> [TASK ITEM A]
Repeat the stretch of the Linux development article from "Ctags allows for" through "tool with etags.", swapping "struct definitions" for "structure definitions".
> [TASK ITEM B]
Summarize the Linux development article in two sentences.

> [SOURCE TEXT]
-*-*-

Software development under Linux

Posted by David on Sep 10th, 2003

Overview

Unix and Linux are often seen as operating systems well suited for programmers. There are a variety of powerful tools available, and common standards allow for programs to be moved across systems and architectures without any major changes to the source code. Rather than using a particular piece of software to provide an integrated development environment in which to program, all of unix acts as a development environment. IDE software is rarely seen, with programmers preferring to use a text editor and a command line.

This method of programming, where each component for editing, compiling, and debugging the program is a separate entity, may seem confusing at first, but there are numerous tools available to bring everything together and make programming as pleasant a task as possible.

Editing

The text editor

The choice of text editor is personal decision that can cause pointless, heated arguments, so this article will make no attempt to recommend any editor above any other. Just choose an editor that makes you happy. Features that you may want to look for in more powerful editors are syntax highlighting, easy navigation within and among files, and automatic indentation.

Navigation tools

Navigating a project that spans several files can quickly become a headache, so tools were created to quickly find a particular function or definition. In general, the text editor provides an interface to these tools, so they can be used from within the editor to move to different files and functions.

Ctags allows for rapid navigation by scanning all of the source files in a project and creating a tags file that contains the locations of functions, global variables, and struct definitions. This file is then used by the editor to jump to a particular location. Many editors support ctags, and emacs provides a similar tool with etags.

Cscope provides for similar navigation of a C project, but aims more at being a navigation tool that runs an editor instead of a tool used by an editor. It supports searches based on function names, global definitions, or arbitrary strings of text.

Compiling

The compiler

Even if you’ve never used the compiler on a unix system, you’ve probably seen huge, incomprehensible blocks of output from make as a program is compiled. Invoking the C compiler isn’t actually that complicated.

The C compiler on most systems is called cc. On Linux, cc will likely be a symlink to gcc, the GNU C Compiler. cc usually doesn’t do anything on its own, but rather provides a single interface to the preprocessor, compiler, assembler, and linker. To compile a program, simply call cc and give it the name of your source file.

cc test.c

This will create a file a.out that can then be run just like any other program.

$ ./a.out
Hello, world!
$

There are a few things to note here. First, this is one of the few times in unix where the extension of the file matters. If the filename does not end in “.c”, the compiler will assume that it is a pre-compiled object file, and fail with some sort of cryptic error such as “Bad magic number”. Second, the default output filename is a.out, which stands for assembler output. This can be changed by adding -o filename to the command line. Lastly, unlike some other operating systems, such as DOS, the current directory may not always be in the path searched for executable programs. To run a program in the current directory, you either need to add “.” to the PATH environment variable, or run it as ./program as shown above. Adding “.” to your PATH can be dangerous, though, since there could be malicious programs in your current directory with names like “ls” or “cp”, so just using ./ is your safest bet.

-*-*-

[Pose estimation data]
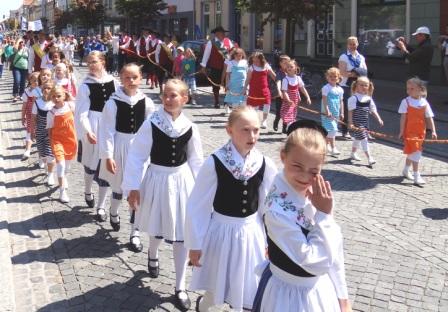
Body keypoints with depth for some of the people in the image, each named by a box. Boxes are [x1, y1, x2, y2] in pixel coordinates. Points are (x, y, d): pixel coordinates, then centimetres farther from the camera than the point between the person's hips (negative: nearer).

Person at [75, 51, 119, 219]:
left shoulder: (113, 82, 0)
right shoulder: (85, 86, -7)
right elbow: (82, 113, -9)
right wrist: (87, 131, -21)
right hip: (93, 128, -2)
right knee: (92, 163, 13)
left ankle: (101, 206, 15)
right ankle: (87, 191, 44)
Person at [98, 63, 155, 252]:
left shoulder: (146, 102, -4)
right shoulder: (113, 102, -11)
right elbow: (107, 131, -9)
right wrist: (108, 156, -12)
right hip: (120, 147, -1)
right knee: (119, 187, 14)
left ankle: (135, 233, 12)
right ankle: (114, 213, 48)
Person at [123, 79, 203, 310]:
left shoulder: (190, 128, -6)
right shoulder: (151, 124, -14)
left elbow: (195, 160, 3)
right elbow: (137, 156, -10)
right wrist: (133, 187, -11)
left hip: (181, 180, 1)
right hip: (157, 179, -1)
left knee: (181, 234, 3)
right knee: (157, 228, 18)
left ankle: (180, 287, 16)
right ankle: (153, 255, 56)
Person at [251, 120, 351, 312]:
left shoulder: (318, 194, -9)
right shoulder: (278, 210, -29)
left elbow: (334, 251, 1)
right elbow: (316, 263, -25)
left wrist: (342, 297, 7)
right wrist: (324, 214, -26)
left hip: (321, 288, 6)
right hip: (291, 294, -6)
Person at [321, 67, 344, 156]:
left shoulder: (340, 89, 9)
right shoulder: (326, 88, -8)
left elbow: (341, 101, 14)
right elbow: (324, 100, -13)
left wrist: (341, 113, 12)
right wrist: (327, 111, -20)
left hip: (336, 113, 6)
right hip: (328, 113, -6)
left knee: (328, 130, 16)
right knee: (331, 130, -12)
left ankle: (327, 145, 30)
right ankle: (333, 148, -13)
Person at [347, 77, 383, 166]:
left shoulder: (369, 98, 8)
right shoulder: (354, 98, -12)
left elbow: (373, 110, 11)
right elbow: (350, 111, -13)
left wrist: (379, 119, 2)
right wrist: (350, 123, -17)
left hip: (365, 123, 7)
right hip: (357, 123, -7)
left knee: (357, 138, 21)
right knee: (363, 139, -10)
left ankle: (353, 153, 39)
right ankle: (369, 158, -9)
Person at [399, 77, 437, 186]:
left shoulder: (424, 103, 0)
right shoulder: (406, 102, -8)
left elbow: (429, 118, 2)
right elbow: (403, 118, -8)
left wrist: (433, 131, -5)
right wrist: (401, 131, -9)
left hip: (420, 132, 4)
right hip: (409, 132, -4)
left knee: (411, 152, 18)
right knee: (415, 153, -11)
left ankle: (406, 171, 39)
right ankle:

-*-*-

> [YOUR SOLUTION A]
Ctags allows for rapid navigation by scanning all of the source files in a project and creating a tags file that contains the locations of functions, global variables, and structure definitions. This file is then used by the editor to jump to a particular location. Many editors support ctags, and emacs provides a similar tool with etags.

> [YOUR SOLUTION B]
Unix and Linux are seen as well suited for programmers because the whole system acts as a development environment, with separate tools for editing, compiling, and debugging instead of an IDE. Navigation tools such as ctags and cscope help programmers move around multi-file projects, and the C compiler cc, often a symlink to gcc on Linux, turns a source file ending in ".c" into a.out by default, which can be run as ./a.out.